The other way would work, but you'd be limited to a single Display Expression for each particular User-Data field. If you want to make another Calculated Field that uses the values in a User-Data Field to display the contents in a different way, you could, but then you couldn't use those to edit it. You'd only be able to edit the "original", and the "original" would always display with the Display Expression applied. So, that would be another issue. What about when you want to show the original value in your User-Data field, without that expression applied? You wouldn't be able to directly. You'd have to make an expression to point to it, which is silly. And
that workaround assumes that the output of the Display Expression would only be used for display, and not actually impact other uses of the User-Data field in the Expression Language. That's not something MC can do now, so it would be entirely new functionality. Without it, the actual stored value in the User Data field would become completely inaccessible.
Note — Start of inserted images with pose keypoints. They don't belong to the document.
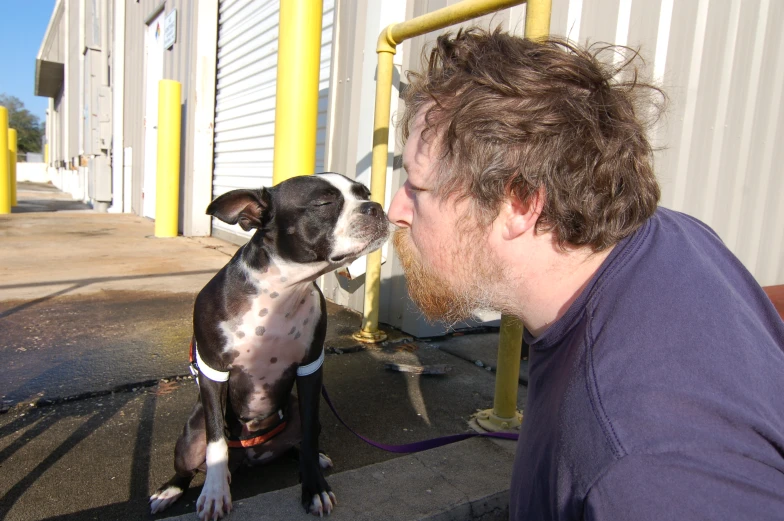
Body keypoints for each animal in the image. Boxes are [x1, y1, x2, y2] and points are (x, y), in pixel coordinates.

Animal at [149, 174, 388, 516]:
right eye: (324, 202)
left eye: (365, 194)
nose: (376, 206)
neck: (281, 290)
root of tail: (251, 455)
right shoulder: (212, 371)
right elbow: (216, 442)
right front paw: (215, 493)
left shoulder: (310, 368)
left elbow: (309, 436)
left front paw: (314, 487)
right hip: (189, 436)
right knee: (188, 465)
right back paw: (170, 490)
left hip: (296, 413)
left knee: (297, 444)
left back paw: (313, 458)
And, perhaps most importantly, modifying the Calculated Fields to allow writing (instead of modifying the display of User-Data fields with an expression) would not require JRiver to "muck with" the way standard User-Data fields work at all. Which, for architectural reasons I'm guessing, they've often been loathe to do.
Everything would work exactly like it does now, except that when you edit a Calculated Field (which you
can do now, if Edit Type isn't set to
Cannot be edited) it would actually do something useful, instead of just throwing the edits away.
Again, though, I'm okay with either solution. For the Artist Name Swapping business, they're basically functionally equivalent (I just happen to think the other way is a bit better, more flexible, and a little more elegant).